The genotyping by spoligotyping of the isolates studied here revealed the presence of six different M. bovis genotypes. The SB0822 genotype is atypical in Brazil, and was previously described only in France, Spain, Portugal and Colombia. Genotypes SB0121 and SB0295 have higher prevalence in Brazil, as opposed to SB1869, SB1608 and SB1800 less frequent, however, described in Argentina, Spain, Venezuela, Mexico, Portugal and France. Although genotypic diversity demonstrated here was high, it is emphasized that the identification by MALDI BiotyperTM was not influenced when isolates were subdivided by genotypes demonstrating the ability of MALDI-TOF MS to identify M. bovis of these genotypes.

With regards to the seven samples not identified in the MALDI-TOF MS (score below 1.59), this fact may be related to the poor quality of the samples, which is often a result of the sampling process, either by culture medium contamination or insufficient culture, thereby generating poor quality spectra and not allowing identification by this method [17]. Conversely, even though the PCR identified a larger number of samples as M. bovis, when compared to MALDI-TOF MS, the latter allowed the precise differentiation of MTC members from non-tuberculous mycobacteria and other actinobacteria without the need for additional methods.
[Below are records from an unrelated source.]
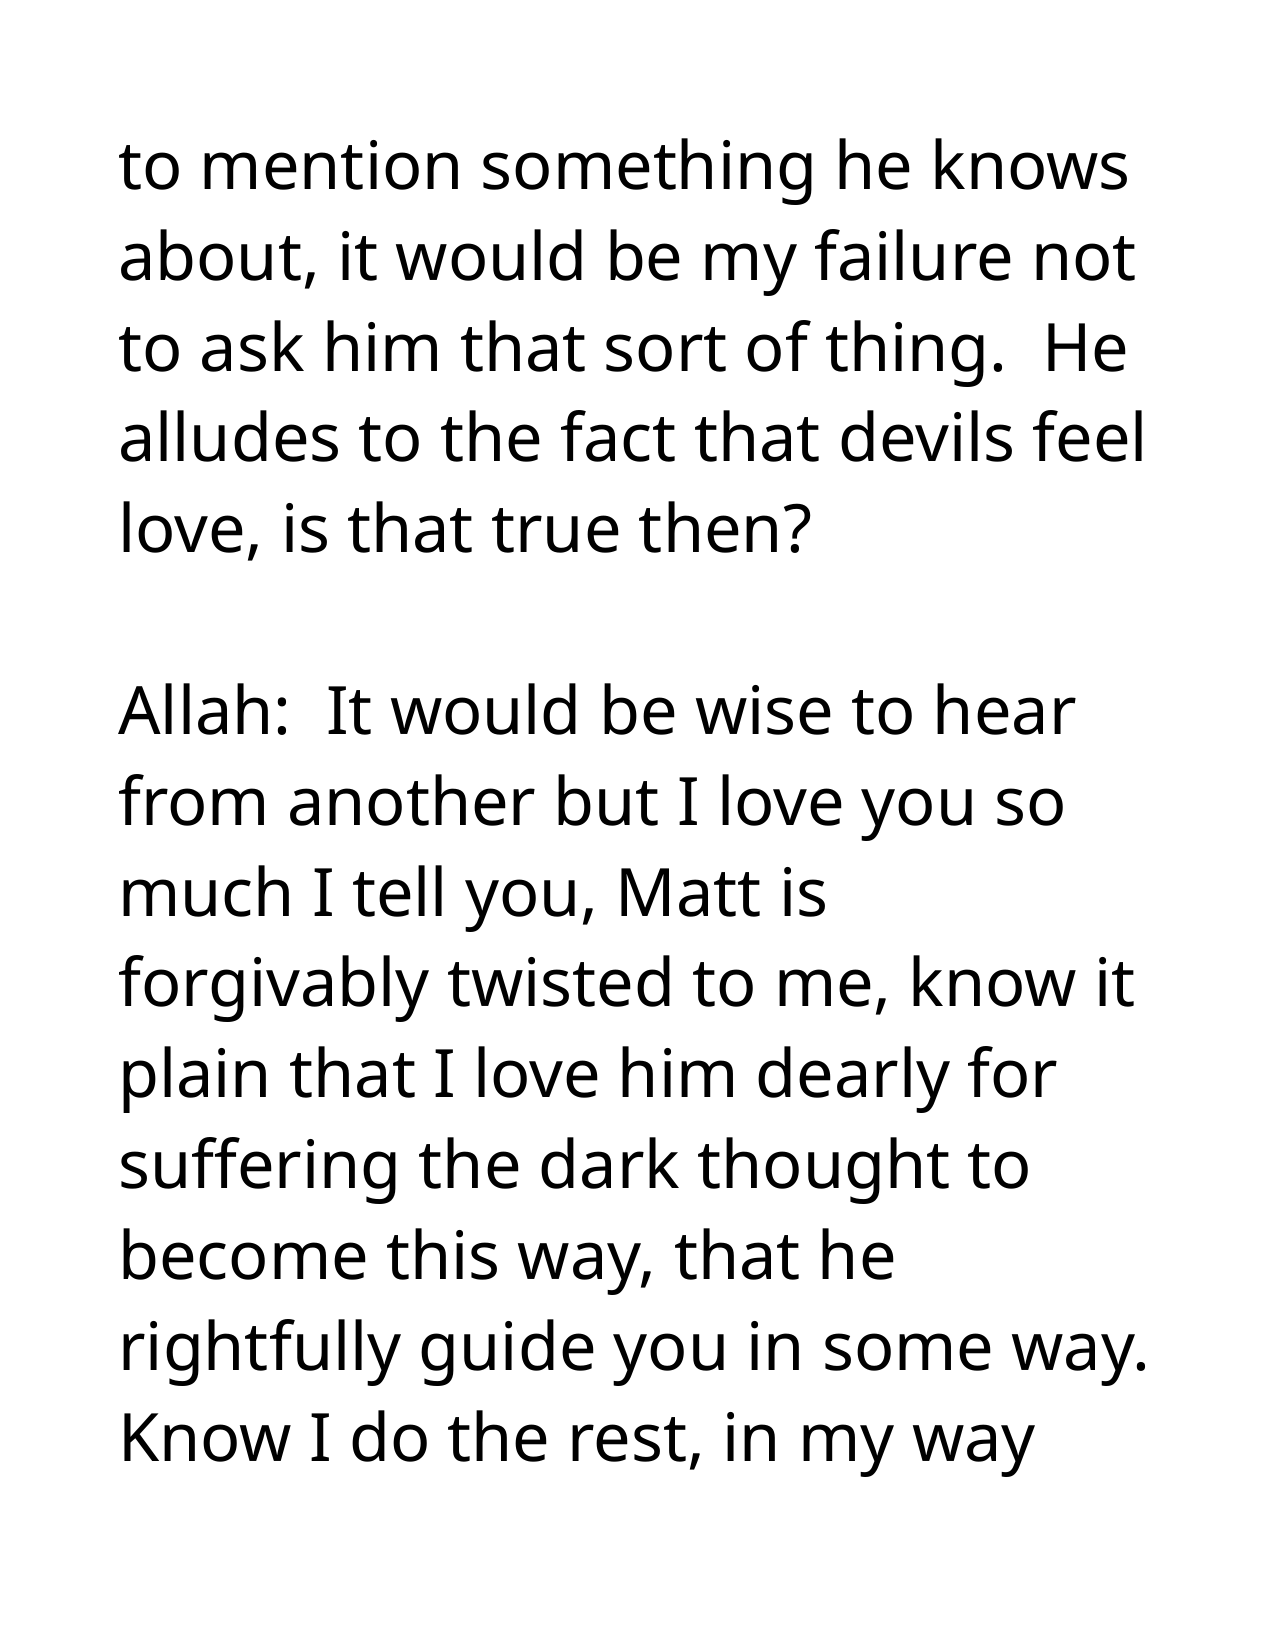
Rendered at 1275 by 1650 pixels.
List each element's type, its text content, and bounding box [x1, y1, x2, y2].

text to mention something he knows about, it would be my failure not to ask him that sort of thing. He alludes to the fact that devils feel love, is that true then? [118, 118, 1157, 572]
text Allah: It would be wise to hear from another but I love you so much I tell you, Matt is forgivably twisted to me, know it plain that I love him dearly for suffering the dark thought to become this way, that he rightfully guide you in some way. Know I do the rest, in my way [118, 663, 1157, 1481]
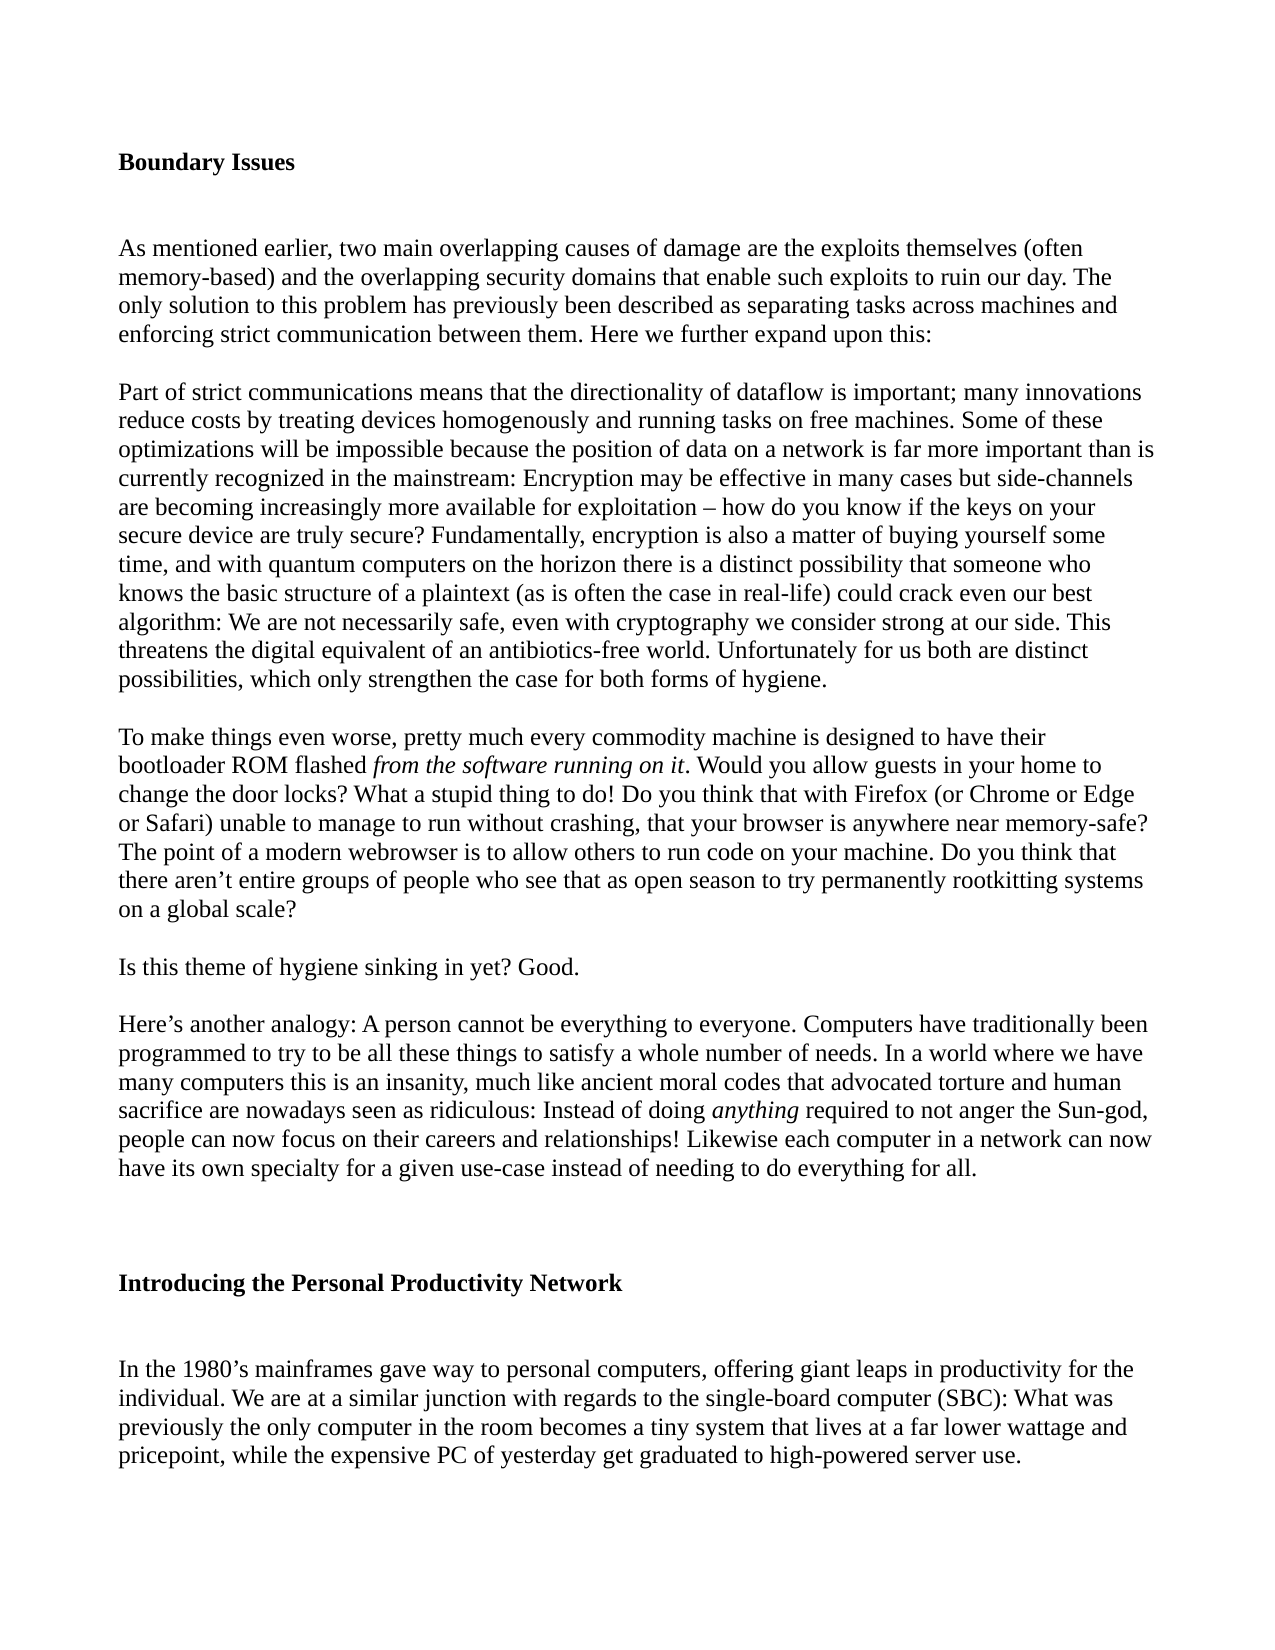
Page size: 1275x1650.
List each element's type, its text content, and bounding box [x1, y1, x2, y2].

In the present study, MALDI-TOF MS results were obtained on average in 45 min, four times faster than the time spent to obtain PCR-only results for Mb400 PCR (RD4 flanking region). An additional three days were required to obtain the identification by sequencing the negative samples in the same PCR, beyond different oligonucleotide primers and genomic sequencing requirement. Another advantage in the use of MS technique was the fact that it did not demand different disposable consumables and materials, such as those consumed by molecular methods. The cost savings of MALDI-TOF MS is considerable (one euro/sample) compared to other molecular methods, which can be 40 times more expensive [10, 17].

We were unable to obtain isolates from other MTC members in addition to M. bovis and M. tuberculosis, and this was a limitation of this study. However, with the exception of M. pinnipedii, up to date, there are no reports of isolates of those MTC members in Latin America [32]. We also did not evaluate spectra of M. bovis BCG, since the scope of the study was restricted to bovine/bubaline tuberculosis. However, MALDI-TOF MS analysis for the identification of MTC isolates obtained from humans needs to be performed.

The increase of specific spectral pattern number within the databases may allow a rapid and accurate diagnosis of bovine/bubaline TB by MALDI-TOF MS in the future. Further steps to this work should include the validation of our findings using a larger sample size and the evaluation of the cost-effectiveness of a two-step procedure: MALDI-TOF MS as a high-throughput screening method for identification of M. bovis after tissue culture followed by Mb400 PCR for MALDI-TOF MS negative samples.

In conclusion, the use of the MycoLyser method associated with the expansion of the database with proper reference mass spectra resulted in the successful identification of M. bovis in bovine/bubaline clinical samples cultured in solid medium. MALDI-TOF MS provides a short-term and low-cost method for M. bovis identification and may become a useful tool for bovine tuberculosis diagnosis in the future.